PROBLEM TO SOLVE: Can you reproduce the listing below word for word, starting at its first line and continuing through the line that contains "List each element's", including that line?

SUPPLIED RECORDS:
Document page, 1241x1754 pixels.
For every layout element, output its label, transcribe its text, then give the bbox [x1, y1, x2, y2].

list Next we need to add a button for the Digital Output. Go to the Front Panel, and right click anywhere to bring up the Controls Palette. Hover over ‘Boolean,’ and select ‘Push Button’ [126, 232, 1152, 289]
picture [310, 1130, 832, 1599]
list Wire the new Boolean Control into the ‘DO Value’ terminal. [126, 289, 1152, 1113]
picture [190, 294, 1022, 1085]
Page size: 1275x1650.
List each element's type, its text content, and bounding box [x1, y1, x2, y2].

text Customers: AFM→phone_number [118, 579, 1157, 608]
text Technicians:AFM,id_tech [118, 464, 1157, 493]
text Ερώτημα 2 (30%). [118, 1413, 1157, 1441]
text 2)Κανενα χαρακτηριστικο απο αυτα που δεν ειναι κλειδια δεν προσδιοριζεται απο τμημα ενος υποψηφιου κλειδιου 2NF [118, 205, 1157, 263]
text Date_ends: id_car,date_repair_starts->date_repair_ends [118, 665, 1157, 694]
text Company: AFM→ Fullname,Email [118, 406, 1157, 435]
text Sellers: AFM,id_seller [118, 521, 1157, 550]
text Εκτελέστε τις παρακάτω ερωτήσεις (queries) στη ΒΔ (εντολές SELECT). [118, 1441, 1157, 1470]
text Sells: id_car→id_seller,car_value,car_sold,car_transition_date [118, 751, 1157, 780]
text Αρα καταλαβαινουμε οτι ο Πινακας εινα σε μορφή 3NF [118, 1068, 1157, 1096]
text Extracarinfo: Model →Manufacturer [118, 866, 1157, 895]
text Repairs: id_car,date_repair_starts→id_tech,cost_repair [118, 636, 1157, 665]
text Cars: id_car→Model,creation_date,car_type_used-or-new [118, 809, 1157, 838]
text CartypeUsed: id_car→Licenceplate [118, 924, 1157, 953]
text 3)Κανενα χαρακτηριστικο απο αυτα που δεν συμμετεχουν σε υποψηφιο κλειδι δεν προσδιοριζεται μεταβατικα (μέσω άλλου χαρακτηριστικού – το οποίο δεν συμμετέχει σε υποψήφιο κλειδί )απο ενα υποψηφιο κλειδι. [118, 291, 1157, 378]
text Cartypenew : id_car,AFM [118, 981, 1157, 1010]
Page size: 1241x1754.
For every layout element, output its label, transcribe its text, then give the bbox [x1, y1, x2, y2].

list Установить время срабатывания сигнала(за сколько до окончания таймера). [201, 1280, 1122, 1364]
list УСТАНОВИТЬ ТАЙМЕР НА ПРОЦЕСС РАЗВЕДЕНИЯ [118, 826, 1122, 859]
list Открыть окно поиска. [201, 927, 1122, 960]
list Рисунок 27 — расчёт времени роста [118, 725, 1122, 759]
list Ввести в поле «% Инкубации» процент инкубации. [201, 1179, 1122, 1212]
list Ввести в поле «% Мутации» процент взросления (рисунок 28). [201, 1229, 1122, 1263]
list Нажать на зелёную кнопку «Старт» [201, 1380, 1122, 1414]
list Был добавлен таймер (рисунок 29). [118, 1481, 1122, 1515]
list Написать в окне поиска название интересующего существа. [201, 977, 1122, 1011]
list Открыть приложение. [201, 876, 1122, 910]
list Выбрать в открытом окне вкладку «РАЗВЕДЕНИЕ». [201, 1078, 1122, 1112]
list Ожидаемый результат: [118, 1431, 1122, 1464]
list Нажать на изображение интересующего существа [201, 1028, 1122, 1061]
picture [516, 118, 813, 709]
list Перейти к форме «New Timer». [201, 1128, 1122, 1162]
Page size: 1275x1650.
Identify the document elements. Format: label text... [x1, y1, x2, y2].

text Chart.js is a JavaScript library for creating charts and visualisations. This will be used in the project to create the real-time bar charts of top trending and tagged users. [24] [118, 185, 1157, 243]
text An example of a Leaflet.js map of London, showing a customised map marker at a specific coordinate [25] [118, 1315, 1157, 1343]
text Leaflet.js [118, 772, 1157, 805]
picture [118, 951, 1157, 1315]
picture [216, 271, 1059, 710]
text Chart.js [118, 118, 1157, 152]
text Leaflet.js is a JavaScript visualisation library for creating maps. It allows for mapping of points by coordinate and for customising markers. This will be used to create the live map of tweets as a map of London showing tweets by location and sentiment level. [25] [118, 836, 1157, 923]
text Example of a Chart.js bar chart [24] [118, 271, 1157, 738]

RESULT:
Document page, 1241x1754 pixels.
For every layout element, output its label, transcribe its text, then give the bbox [x1, y1, x2, y2].

list Next we need to add a button for the Digital Output. Go to the Front Panel, and right click anywhere to bring up the Controls Palette. Hover over ‘Boolean,’ and select ‘Push Button’ [126, 232, 1152, 289]
picture [310, 1130, 832, 1599]
list Wire the new Boolean Control into the ‘DO Value’ terminal. [126, 289, 1152, 1113]
picture [190, 294, 1022, 1085]
Page size: 1275x1650.
List each element's type, its text content, and bounding box [x1, y1, x2, y2].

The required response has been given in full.